俺の家族を紹介・・・すんのか!?
「じゃあな!」
ぽん、と肩を叩くと、相棒の肩があからさまにびくっと揺れる。
怖いものにぶち当たったネコみたいな様子に、虎徹は首を傾げた。
以前だったら露骨に嫌そうな顔をされ、最近ならフッと肩をすくめられるレベルだと思う。今日の反応はまた新しい、というか自信タップリでたいがい偉そうな相手には珍しい気がした。
(何だぁ?)
藁色の髪に眼鏡をかけた虎徹よりいくぶん若い男は、最初こそムカつくだけの相棒だった。が、ともにヒーローとして危険を乗り越え、信頼とか絆とかそんなものを育んでいたある日、何をどう間違ったのか───虎徹はその相手と寝てしまった。
女性にキャーキャー騒がれる癖に、意外とそういうコトに疎かった相手がベッドで見せる可愛げらしきものや、それ以降どこか柔らかくなった雰囲気は悪くなかった。もとい、かなりイイ。
というわけで会社で行なわれた定例ミーティングの後、最近の流れと本能的色々に従い相棒をバーに誘ったのだった、が。
「・・・いえ、用があるので。」
「あー、そ?」
最初の頃を思い出すようなお硬い空気に首を傾げつつ、肩を叩けばネコの反応。
(んんん?)
これは、おかしい。自分の限りなくワイルドな勘がそう告げている!
「なあバニー、」
再度、肩をとらえようとした手をスカッとかわされて、右手が宙を泳いだ。
「お、おい!」
「急ぐので、失礼。

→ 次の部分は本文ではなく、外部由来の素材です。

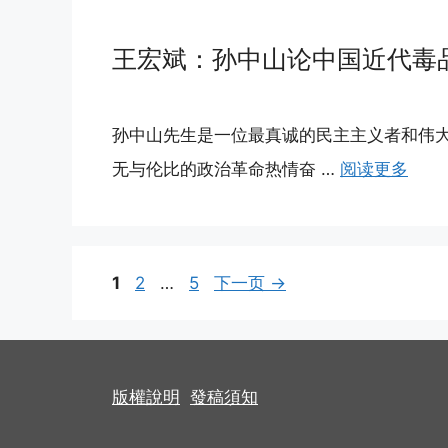
王宏斌：孙中山论中国近代毒
孙中山先生是一位最真诚的民主主义者和伟
无与伦比的政治革命热情奋 …
阅读更多
页
页
页
1
2
…
5
下一页
→
面
面
面
版權說明
發稿須知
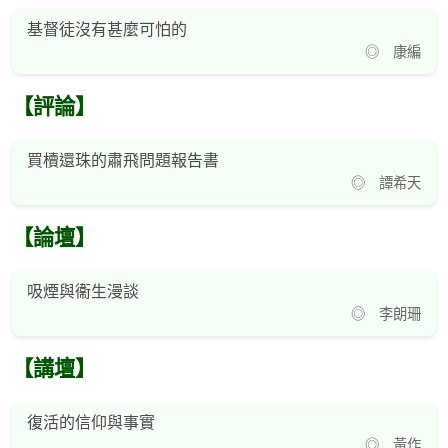
基督徒沒有甚麼可怕的
◎ 康編
【評論】
買櫝還珠的肅飛問題報告書
◎ 譚希天
【論壇】
吸煙與衞生漫談
◎ 李朗珊
【講壇】
復活的信仰與事實
◎ 黃作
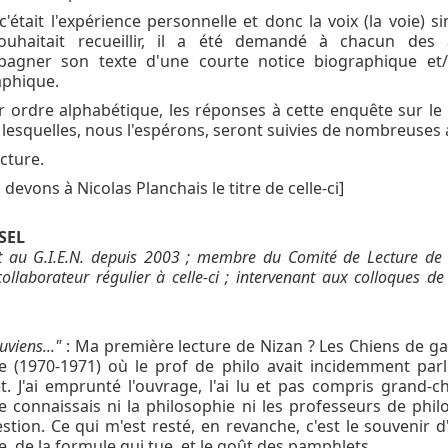
était l'expérience personnelle et donc la voix (la voie) si
ouhaitait recueillir, il a été demandé à chacun des 
pagner son texte d'une courte notice biographique et/
aphique.
ar ordre alphabétique, les réponses à cette enquête sur le 
 lesquelles, nous l'espérons, seront suivies de nombreuses 
cture.
devons à Nicolas Planchais le titre de celle-ci]
SEL
t au G.I.E.N. depuis 2003 ; membre du Comité de Lecture de 
ollaborateur régulier à celle-ci ; intervenant aux colloques d
uviens..."
: Ma première lecture de Nizan ? Les Chiens de ga
e (1970-1971) où le prof de philo avait incidemment par
. J'ai emprunté l'ouvrage, l'ai lu et pas compris grand-c
e connaissais ni la philosophie ni les professeurs de philo
estion. Ce qui m'est resté, en revanche, c'est le souvenir d
e, de la formule qui tue, et le goût des pamphlets.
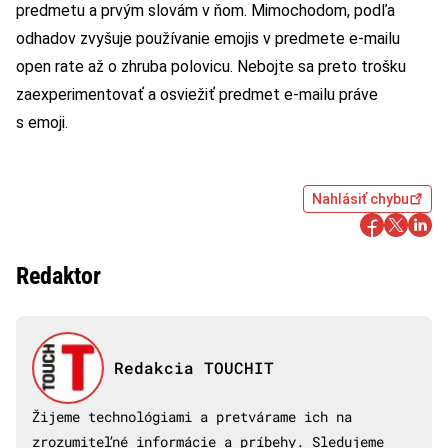
predmetu a prvým slovám v ňom. Mimochodom, podľa
odhadov zvyšuje používanie emojis v predmete e-mailu
open rate až o zhruba polovicu. Nebojte sa preto trošku
zaexperimentovať a osviežiť predmet e-mailu práve
s emoji.
Nahlásiť chybu
Redaktor
Redakcia TOUCHIT
Žijeme technológiami a pretvárame ich na
zrozumiteľné informácie a príbehy. Sledujeme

」
振り返りもしないまま、ものすごい早足で見慣れた後ろ姿が遠ざかっていく。
(んだアイツ。)
相手の様子が気にかかるの半分、お楽しみをフイにされたの半分で、思わず舌打ちが漏れた。
一度だけなら『まぁ気分じゃねー日もあるよな!』で済んだだろう。しかし二度三度・・・と続けば、偶然ではありえない。
(どーなってやがんだ??)
通算四回目、今日も華麗にスルーされ逃げられた虎徹は、ひとり淋しく酒をあおっていた。

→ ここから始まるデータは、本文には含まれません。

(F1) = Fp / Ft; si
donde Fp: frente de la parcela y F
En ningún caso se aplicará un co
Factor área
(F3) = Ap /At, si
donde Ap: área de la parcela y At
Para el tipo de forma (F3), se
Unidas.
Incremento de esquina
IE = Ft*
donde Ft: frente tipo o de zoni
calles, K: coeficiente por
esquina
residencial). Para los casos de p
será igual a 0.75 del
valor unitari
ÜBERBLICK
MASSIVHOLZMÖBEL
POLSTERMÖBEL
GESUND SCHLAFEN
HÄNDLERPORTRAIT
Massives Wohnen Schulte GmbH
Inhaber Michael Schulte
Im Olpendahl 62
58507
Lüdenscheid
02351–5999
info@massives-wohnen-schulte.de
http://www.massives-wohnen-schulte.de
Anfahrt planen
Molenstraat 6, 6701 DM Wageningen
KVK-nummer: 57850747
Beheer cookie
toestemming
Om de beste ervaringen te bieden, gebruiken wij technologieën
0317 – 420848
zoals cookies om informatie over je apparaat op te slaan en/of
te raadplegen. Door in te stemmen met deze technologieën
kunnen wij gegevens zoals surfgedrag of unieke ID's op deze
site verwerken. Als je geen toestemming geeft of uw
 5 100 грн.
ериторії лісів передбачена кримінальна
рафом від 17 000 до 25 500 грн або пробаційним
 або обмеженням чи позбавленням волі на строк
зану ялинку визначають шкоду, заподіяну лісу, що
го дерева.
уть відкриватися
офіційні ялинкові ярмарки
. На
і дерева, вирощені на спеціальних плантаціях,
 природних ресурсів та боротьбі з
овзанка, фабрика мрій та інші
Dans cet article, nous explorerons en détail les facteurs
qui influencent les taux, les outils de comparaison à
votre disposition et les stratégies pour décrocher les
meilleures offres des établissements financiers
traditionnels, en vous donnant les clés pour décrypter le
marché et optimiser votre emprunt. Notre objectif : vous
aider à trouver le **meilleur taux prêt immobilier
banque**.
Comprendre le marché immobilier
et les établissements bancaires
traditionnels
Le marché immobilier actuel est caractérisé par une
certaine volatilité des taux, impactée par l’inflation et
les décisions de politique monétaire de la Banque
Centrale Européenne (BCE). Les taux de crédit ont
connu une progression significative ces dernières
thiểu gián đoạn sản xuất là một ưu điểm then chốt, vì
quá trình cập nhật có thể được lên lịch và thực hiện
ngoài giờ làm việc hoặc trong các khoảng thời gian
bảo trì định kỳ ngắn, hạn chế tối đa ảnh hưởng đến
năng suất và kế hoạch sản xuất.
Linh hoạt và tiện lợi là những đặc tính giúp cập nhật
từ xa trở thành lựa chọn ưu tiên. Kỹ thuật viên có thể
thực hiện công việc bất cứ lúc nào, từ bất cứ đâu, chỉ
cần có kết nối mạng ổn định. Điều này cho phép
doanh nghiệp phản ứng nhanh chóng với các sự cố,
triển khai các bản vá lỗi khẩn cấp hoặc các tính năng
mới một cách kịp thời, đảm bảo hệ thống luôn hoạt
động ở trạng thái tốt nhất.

明らかに距離を取られている。だが正直、心当たりはまっっったくなかった。
相変わらず仕事の上ではケンカもしょっちゅう、だが息が合っていないわけでもなく今期のヒーローポイントはうなぎ上り。相変わらず話が通じない、アポロンメディアのお偉いさん上司からの嫌味も最近はほとんどない。
ではプライベートの方だろうか。
(つったって、なあ・・・。)
最後にアレした時の記憶をたどって、思わずため息を吐く。そもそも記憶力が良いとは思っていないが、それにしても失言した覚えも嫌がることをした覚えも無いのだ。

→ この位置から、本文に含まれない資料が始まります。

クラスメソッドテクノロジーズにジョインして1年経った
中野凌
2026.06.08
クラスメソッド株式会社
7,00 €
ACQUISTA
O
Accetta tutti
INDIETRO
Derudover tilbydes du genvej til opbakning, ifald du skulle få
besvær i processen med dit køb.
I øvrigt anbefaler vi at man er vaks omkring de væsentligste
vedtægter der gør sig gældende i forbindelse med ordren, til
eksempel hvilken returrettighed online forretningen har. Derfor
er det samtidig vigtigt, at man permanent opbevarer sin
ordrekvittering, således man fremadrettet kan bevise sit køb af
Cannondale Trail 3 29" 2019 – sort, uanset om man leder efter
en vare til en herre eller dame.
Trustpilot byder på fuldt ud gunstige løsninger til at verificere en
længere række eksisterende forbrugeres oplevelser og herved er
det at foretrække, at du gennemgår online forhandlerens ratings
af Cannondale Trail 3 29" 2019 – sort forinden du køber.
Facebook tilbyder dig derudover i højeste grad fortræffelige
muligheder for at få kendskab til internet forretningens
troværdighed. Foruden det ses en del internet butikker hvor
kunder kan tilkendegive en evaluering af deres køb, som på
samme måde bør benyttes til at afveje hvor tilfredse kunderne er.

(いや待てよアレか?・・・でもありゃあ、アイツも良いっつったし・・・)
本人が見たら激怒しそうなピンク映像を脳内で再生しつつ言動を振り返るが、やっぱり何かしたとも思えない。
「ったく、分っかんねーなぁ。」
へちょっと力なくカウンターに崩れ落ちる。
と、背後で入口の扉が軋む音がした。反射的に振り返ったのは、本能のなせる技だったかもしれない。
「っ!」
眼鏡越しの青い目と、かっきり視線が絡む。
「・・・バニー。」
ついさっきまであられもない姿を思い返していた相手が、無防備に驚いた表情をさらしていた。